De todo modo, Lu Xun viveu justamente nessa época e viu invasões sem guerra (ou quase), as cidades sendo modificadas em seu perfil, com os telhados com dragões sendo substituídos por casas à inglesa, com tijolos vermelhos aparentes, os homens trocando as tradicionais roupas chinesas por ternos bem cortados (até hoje a alfaiataria chinesa é uma das melhores do mundo), as mulheres continuando a usar os Cheongsam (ou Qipao), mas já com cabelos curtos à europeia e acessórios nada orientais, e por aí vai. É claro que esse universo de transformação palpável e visível encontra eco no universo das artes, seja na pintura, seja na literatura.

E assim nasce a literatura “ocidentalizante” de Lu Xun. Valeria anotar que essa chamada ocidentalização da escrita levada por Lu Xun à China não era exatamente uma abertura totalizante às “coisas” ocidentais. Muito pelo contrário.
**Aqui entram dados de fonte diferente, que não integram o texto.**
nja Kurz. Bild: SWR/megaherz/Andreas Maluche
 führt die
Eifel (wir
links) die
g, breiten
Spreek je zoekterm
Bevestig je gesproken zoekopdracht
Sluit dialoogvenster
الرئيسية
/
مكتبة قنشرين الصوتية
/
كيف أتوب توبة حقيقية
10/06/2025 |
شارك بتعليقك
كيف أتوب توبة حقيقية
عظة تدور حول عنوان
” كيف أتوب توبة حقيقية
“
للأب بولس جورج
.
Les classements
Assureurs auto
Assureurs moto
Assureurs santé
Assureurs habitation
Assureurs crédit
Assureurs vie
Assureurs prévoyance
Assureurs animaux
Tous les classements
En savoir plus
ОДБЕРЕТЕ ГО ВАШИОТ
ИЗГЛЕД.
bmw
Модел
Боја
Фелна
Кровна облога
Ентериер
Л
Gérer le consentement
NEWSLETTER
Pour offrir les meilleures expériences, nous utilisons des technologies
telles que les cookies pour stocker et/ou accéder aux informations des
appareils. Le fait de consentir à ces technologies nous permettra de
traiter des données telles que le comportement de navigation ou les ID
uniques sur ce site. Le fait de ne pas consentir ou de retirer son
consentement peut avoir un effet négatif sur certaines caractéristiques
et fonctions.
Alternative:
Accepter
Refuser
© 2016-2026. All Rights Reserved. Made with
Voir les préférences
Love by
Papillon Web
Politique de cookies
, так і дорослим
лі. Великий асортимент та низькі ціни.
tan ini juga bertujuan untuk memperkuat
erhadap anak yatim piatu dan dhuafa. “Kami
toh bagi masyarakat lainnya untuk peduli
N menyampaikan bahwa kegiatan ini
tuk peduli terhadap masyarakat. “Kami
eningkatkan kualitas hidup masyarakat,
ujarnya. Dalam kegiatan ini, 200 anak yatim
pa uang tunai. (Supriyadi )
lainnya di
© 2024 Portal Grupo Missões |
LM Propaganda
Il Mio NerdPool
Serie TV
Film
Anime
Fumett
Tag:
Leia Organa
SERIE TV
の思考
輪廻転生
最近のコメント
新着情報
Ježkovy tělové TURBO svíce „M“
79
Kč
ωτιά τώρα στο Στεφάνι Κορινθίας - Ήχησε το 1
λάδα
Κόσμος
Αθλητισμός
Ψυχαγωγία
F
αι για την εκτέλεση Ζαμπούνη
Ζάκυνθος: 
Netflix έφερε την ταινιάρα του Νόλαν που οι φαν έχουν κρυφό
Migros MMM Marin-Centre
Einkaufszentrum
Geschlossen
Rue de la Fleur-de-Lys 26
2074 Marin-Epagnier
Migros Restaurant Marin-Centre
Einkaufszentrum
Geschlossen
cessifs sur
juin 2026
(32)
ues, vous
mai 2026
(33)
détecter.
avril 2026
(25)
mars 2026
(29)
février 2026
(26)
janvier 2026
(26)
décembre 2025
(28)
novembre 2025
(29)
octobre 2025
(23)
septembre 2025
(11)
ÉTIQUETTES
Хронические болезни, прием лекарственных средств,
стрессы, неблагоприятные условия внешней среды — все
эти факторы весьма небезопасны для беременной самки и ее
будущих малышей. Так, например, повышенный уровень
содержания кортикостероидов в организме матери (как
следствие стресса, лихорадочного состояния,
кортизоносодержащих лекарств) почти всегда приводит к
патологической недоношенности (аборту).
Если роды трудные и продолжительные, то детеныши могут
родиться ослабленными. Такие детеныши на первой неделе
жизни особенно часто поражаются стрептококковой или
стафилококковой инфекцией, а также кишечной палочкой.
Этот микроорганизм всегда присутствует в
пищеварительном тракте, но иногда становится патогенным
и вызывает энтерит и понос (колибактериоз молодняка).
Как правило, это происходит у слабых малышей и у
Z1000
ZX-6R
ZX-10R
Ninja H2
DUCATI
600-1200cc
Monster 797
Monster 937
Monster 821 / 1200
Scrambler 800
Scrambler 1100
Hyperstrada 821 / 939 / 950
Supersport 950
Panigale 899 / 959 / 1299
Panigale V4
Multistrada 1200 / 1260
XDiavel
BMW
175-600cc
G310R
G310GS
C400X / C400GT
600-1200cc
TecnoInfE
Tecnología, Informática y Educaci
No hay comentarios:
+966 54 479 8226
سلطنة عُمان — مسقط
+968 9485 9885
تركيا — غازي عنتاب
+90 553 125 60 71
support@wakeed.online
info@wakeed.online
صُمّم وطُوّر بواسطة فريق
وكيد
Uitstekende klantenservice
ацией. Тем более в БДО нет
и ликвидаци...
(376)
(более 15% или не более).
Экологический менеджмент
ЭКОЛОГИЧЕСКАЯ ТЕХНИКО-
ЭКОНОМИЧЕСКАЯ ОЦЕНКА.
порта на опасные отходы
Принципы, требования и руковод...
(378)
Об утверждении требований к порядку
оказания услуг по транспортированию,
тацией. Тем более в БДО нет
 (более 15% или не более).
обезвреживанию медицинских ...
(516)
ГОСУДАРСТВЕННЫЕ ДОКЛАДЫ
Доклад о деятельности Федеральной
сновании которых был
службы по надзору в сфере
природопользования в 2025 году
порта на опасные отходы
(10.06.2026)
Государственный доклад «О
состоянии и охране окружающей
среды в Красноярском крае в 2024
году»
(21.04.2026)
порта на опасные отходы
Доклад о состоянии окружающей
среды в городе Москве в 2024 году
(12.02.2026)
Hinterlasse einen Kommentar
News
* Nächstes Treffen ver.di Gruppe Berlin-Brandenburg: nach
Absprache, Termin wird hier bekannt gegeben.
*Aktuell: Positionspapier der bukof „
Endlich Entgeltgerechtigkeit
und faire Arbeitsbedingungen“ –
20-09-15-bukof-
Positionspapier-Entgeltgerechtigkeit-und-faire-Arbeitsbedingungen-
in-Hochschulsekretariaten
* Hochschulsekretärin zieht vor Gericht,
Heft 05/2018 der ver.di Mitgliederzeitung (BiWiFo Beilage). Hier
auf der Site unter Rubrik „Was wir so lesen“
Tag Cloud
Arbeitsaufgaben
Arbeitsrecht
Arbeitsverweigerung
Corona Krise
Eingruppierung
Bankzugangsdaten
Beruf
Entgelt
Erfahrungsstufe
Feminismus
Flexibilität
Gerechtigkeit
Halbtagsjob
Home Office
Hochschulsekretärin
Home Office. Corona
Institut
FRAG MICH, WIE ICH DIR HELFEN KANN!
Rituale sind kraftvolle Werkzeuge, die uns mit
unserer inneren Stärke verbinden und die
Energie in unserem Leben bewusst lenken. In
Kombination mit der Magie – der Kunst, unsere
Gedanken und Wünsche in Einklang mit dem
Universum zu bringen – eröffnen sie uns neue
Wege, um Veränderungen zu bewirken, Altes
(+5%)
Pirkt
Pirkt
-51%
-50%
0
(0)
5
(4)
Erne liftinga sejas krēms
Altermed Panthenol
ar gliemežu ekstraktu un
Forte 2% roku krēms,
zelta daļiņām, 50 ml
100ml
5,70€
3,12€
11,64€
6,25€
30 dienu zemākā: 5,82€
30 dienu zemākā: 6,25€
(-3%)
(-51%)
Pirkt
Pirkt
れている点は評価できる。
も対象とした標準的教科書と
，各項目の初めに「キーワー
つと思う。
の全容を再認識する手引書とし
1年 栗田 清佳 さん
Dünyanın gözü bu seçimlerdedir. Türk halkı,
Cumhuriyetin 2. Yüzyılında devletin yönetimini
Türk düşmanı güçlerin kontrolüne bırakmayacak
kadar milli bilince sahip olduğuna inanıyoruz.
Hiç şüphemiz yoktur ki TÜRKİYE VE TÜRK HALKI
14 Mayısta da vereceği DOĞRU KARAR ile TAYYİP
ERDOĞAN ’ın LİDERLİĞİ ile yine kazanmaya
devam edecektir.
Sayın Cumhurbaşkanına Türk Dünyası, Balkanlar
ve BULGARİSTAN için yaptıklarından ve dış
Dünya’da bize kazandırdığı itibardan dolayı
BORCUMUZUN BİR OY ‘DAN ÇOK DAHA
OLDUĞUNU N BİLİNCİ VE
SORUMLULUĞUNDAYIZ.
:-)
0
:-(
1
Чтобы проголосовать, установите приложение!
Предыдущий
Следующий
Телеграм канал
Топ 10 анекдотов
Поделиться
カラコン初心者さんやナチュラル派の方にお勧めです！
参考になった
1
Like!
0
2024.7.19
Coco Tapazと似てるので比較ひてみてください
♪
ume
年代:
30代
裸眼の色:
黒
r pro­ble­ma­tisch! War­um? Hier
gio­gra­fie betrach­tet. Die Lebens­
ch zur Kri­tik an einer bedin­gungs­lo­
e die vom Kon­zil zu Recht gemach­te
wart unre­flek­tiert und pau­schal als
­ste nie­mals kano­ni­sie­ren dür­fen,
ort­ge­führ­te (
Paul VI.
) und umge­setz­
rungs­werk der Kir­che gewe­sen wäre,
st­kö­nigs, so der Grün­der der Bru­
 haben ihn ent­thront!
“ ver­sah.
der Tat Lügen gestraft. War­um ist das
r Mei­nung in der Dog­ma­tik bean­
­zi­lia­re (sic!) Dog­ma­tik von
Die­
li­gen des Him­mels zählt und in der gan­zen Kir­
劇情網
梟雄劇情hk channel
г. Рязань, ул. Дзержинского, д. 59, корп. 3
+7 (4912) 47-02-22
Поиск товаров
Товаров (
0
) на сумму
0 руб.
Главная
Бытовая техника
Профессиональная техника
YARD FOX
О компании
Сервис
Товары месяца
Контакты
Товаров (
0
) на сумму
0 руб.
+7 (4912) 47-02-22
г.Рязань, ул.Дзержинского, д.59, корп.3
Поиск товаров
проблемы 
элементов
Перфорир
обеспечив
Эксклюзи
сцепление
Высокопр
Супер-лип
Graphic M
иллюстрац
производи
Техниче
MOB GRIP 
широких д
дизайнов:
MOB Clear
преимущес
O autor pregava, por exemplo, o repeito ao chinês tradicional.

Edição bilíngue de Flores Matinais Colhidas ao Entandecer.

O que o leitor vai encontrar em Flores Matinais Colhidas ao Entardecer? Uma introdução muito pertinente de Gao Qinxiag (não confundir com o Nobel, que é Xingjian), diretor do Instituto Confúcio, que apoiou a tradução, uma introdução do próprio Lu Xun, que costumava trazer comentários às suas coletâneas, os contos ou memórias muito sutis, como costuma ser a escrita de Lu Xun, e ainda um posfácio dele mesmo.

O interesse de Lu Xun era intenso, vívido, multifacetado. Cada conto de Lu Xun é uma ala em particular de seu templo de escrita, como cada ala tivesse sido construída em um estilo, mas sempre de forma muito agradável e leve, por vezes irônica ou melancólica (ou ambas). Os contos iniciam com um cômico pequeno tratado sobre “ódio aos gatos” (o animal é figura presente tanto na literatura chinesa quanto na japonesa) e trazem relatos sobre a doença do pai ou sobre a vida rural.

O olhar é agudo, por vezes quase religioso sobre as coisas do mundo, bonito e gentil com a humanidade.

Espero que essa edição de Lu Xun promova mais interesse dos leitores brasileiros e que traga mais pesquisas sobre uma grande obra, de um dos mais importantes escritores profícuos na década de XX do século passado. Na minha lista de grandes obras modernas dos anos 1920, certamente o nome do autor chinês aparece com frequência.